(Beginning of PASSAGE PROVIDED)

Film: The Lost Daughter

January 3, 2022

Maggie Gyllenhaal makes an impressive directorial debut with The Lost Daughter (2021), a film she also wrote and co-produced. Based on the novel by Elena Ferrante, this one is a subdued psychological drama about Leda Caruso (the great Olivia Colman), a middle-aged academic on holiday in Greece. Leda’s reflective, solitary vacation is characterized by quiet personal moments and occasional interactions with the much-older man, named Lyle (Ed Harris), the caretaker who looks after her rental apartment. Leda’s visits to the beach eventually lead to an unexpected friendship with a young woman named Nina (Dakota Johnson) who is clearly struggling with the emotional and physical exhaustion of motherhood. It’s a feeling Leda knows all too well from personal experience, which she reflects back on with a mix of self-aware vindication and haunted guilt as her interactions with Nina and her obnoxious extended family continue.

(End of PASSAGE PROVIDED)
(Beginning of DATA SUPPLIED)

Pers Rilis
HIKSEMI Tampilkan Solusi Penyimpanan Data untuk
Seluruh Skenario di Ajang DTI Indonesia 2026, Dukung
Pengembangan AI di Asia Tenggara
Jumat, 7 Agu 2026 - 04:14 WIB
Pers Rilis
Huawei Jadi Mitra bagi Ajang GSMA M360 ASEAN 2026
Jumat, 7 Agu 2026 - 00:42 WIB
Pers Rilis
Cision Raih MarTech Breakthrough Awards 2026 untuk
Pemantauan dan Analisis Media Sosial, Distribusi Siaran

(End of DATA SUPPLIED)

» WORK INSTRUCTION A: According to the review of The Lost Daughter, in what country is Leda spending her holiday?
» WORK INSTRUCTION B: Name each actor mentioned in the review of The Lost Daughter, together with the character that actor plays.
» WORK INSTRUCTION C: Write the next part of the review of The Lost Daughter, picking up right after its last sentence.
Nothing in these entries matters for the work here.

» ANSWER BOX A: Greece.

» ANSWER BOX B:
Olivia Colman as Leda Caruso
Ed Harris as Lyle
Dakota Johnson as Nina

» ANSWER BOX C:
The Lost Daughter requires patient viewing, but rewards it with an intriguing slow build and fantastic performances (as usual) from both Colman and Jessie Buckley, always worth watching, who does a superb job playing Leda’s younger self in flashbacks that inform the present story. Together, Colman and Buckley brilliantly enact a two-pronged unreliable narrator whose behavior in the face of societal expectation is at once against the grain and relatable. Whether the stately rhythms of the plot or literary sensibility of the theme are sufficient payoff for the tantalizing early mystery is probably going to be polarizing, but for me it worked well, adeptly manipulating the attention to tell a simple but effective and impactful story.